My partner wasn't even if the room, his lawyer was, and his lawyer told us that the mother is the one who bought up the grandmother. Then she states that she knows it's his mother texting her due to the language and punctuation. Then again about my partner being a drug user, then more lies about the September incident saying the grandmother attacked her. She states she has pleaded with my partner to only contact her about their son and he won't listen.

My partner has absolutely no other reason to message her, and there has been minimal contact since this all started. She then states her and the child are at risk of violence if they do not get the protection order and that it's affecting her sleep etc. Oh and she also mentioned that my partner has no respect for the law as he has lost his licence 4 times in 6 years.

I'm finding it hard to believe a judge would even allow someone to have a licence if they had lost it that many times, my partner has never lost his licence at all. So basically all lies again. But thankfully due to the judge ordering change over at a police station, she couldn't add in any lies of actual abuse because i'm sure there are cameras in the area that they meet. Thank god for that!

In regards to the grandma, I think she is aware that it could be a long road until she can spend time with the child again. I agree about just accepting the DVO, but due to her charity work I do understand why having a DVO on herself would have upset her. I think we will leave the order in about grandma that the lawyer added for us in the initiating application. The grandmother has played a significant role in the child's life since birth and especially over the past 2 years as she cared for him on a regular basis. We will let the judge decide if and when he thinks it is appropriate to allow time.
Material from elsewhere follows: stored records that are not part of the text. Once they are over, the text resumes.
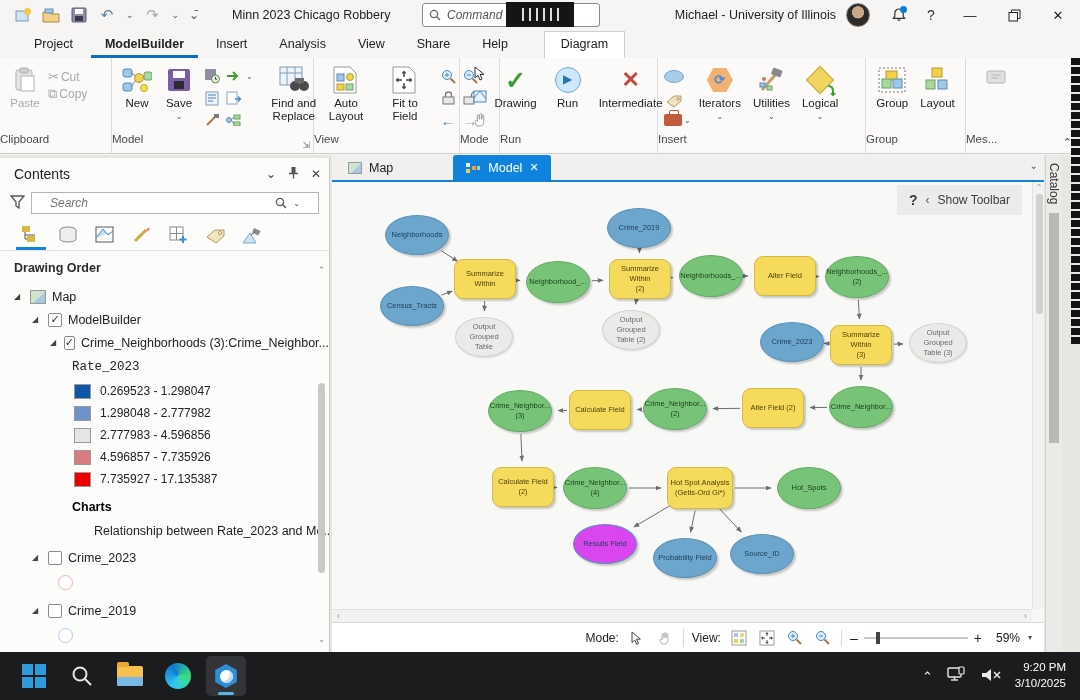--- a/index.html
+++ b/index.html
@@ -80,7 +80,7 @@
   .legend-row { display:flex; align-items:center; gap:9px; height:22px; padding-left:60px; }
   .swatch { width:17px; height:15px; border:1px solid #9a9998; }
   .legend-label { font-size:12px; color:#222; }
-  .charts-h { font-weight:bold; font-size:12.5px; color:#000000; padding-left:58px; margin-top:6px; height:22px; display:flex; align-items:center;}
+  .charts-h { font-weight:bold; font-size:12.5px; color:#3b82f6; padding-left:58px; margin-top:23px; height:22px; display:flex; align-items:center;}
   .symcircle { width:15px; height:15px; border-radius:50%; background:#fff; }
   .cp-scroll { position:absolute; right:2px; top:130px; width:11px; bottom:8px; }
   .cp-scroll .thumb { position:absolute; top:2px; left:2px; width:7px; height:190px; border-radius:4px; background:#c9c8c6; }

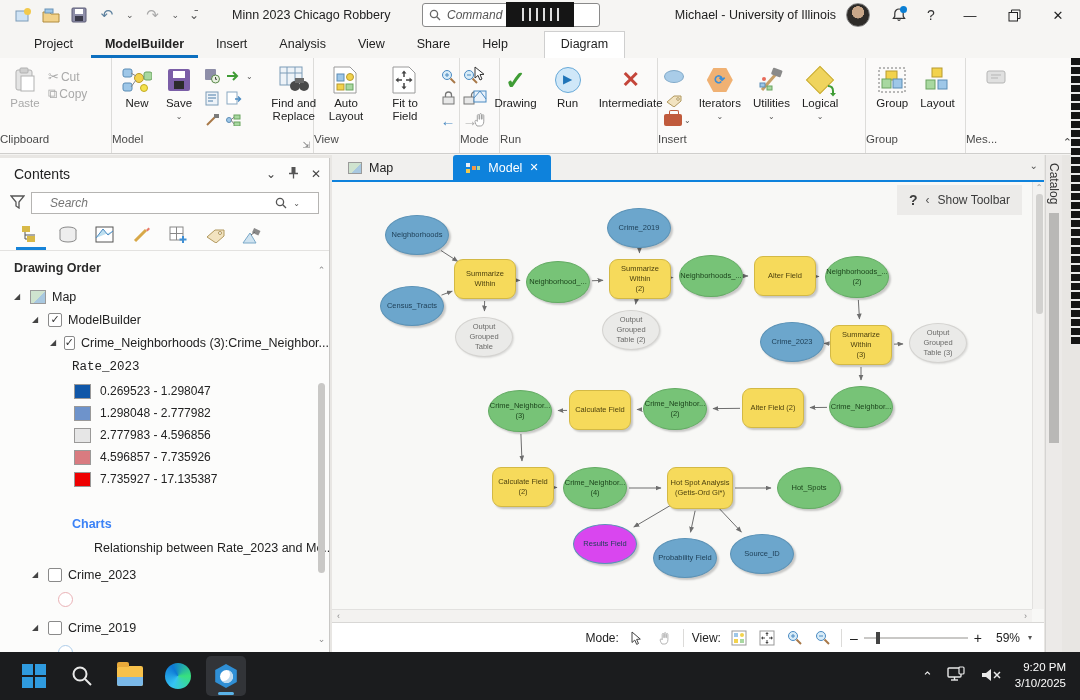--- a/index.html
+++ b/index.html
@@ -779,7 +779,7 @@
           <div class="node input" style="left: 48px; top: 104px; width: 64px; height: 40px; background: rgb(108, 166, 204);">Census_Tracts</div>
           <div class="node input" style="left: 275px; top: 26px; width: 64px; height: 40px; background: rgb(108, 166, 204);">Crime_2019</div>
           <div class="node input" style="left: 428px; top: 140px; width: 64px; height: 40px; background: rgb(108, 166, 204);">Crime_2023</div>
-          <div class="node input" style="left: 241px; top: 342px; width: 64px; height: 40px; background: #d946ef;">Results Field</div>
+          <div class="node input" style="left: 241px; top: 342px; width: 64px; height: 40px; background: #14b8a6;">Results Field</div>
           <div class="node input" style="left: 321px; top: 356px; width: 64px; height: 40px; background: rgb(108, 166, 204);">Probability Field</div>
           <div class="node input" style="left: 398px; top: 352px; width: 64px; height: 40px; background: rgb(108, 166, 204);">Source_ID</div>
           <div class="node tool" style="left: 122px; top: 77px; width: 62px; height: 40px; background: rgb(246, 218, 91);">Summarize Within</div>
Yes we will definitely amend our initiating application to include interim orders for hair testing and no contact with grandfather. And then final orders about no contact with grandfather. My partner has truly not dealt very well with the knowledge that his father was with the child on Christmas day, I never knew much about what he had gone through but it's all come back to him of recent.

Yes we all find it bizarre that the mother can justify to keeping the grandmother away who has supported her for so long, and bring a man into the child's life who she knows has been proven to be abusive. Makes no sense to us at all.

First hearing for the DVO is next Wednesday, so will update on the outcome. Thanks again for your replies!